Johnny Lee Bench had a remarkable baseball career that can be measured by the opening line on his Hall of Fame plaque, "Johnny Bench redefined standards by which catchers are measured during his seventeen seasons with 'Big Red Machine'." Bench, born on December 7, 1947, in Oklahoma City, grew up in Binger, Oklahoma. He excelled in athletics, achieving All-State honors in basketball and baseball for Binger High School.
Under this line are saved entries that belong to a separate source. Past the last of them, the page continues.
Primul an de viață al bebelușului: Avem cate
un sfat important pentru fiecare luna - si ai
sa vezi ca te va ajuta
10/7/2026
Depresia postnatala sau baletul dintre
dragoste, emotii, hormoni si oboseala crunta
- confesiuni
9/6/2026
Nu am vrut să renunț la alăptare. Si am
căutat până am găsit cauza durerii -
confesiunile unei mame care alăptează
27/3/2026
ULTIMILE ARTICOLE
Idolizing another Oklahoma baseball legend, Mickey Mantle, Bench would later receive the same admiration from a new generation of Oklahoma baseball fans.
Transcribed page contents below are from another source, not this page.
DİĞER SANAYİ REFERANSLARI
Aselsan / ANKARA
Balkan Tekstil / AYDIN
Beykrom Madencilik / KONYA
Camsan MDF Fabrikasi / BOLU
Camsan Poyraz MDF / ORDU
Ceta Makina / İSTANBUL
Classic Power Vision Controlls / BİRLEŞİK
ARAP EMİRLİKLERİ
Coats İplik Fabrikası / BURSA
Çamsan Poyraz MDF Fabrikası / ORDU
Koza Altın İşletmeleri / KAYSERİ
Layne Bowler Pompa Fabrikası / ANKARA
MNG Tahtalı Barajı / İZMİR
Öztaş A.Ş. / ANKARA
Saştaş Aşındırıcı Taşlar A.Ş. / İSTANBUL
In 1965 the Cincinnati Reds drafted Bench, and at spring training Ted Williams autographed his baseball, "to a hall-of-famer for sure." In 1968, proving Williams prophetic, Bench became the first catcher to win the National League (NL) Rookie of the Year award. Playing his entire career with the Cincinnati Reds, he batted .267 and belted 389 home runs. The Reds, dubbed the "Big Red Machine" in the 1970s, won two World Series, four National League pennants, and six divisional titles. He made the NL All-Star team fourteen times, led the league in runs batted in three times, and received the Most Valuable Player award twice; in 1970 he was the youngest player ever to receive that award.
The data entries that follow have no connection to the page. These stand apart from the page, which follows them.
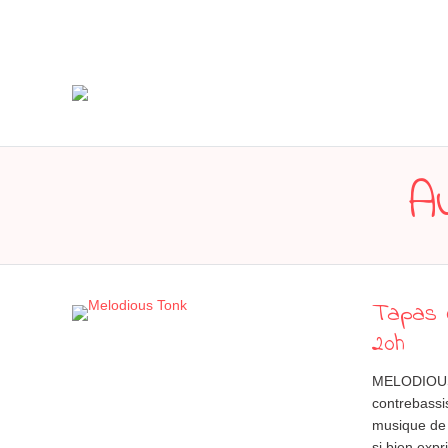
A
Tapas c
20h
MELODIOUS 
contrebassi
musique de 
si bien expr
He also had exceptional defensive skills. He won ten straight gold gloves and was one of the best at throwing out base stealers. He became the first catcher to wear a protective helmet in the field, and he caught with one hand behind his back to protect it from foul tips. In the 1976 world series he hit .533, had two home runs, drove in six runs, and threw out the only attempted base-stealer to win the series MVP. In 1989, the first year he was eligible, the Baseball Writers Association of America voted Johnny Bench into the Baseball Hall of Fame. After baseball he started a broadcast career, among other projects.
BIBLIOGRAPHY: Johnny Bench and William Brashler, Catch You Later: The Autobiography of Johnny Bench (New York: Harper and Row, 1979). Bob Burke, Kenny Franks, and Royce Parr, Glory Days of Summer, The History of Baseball in Oklahoma (Oklahoma City: Oklahoma Heritage Association, 1999).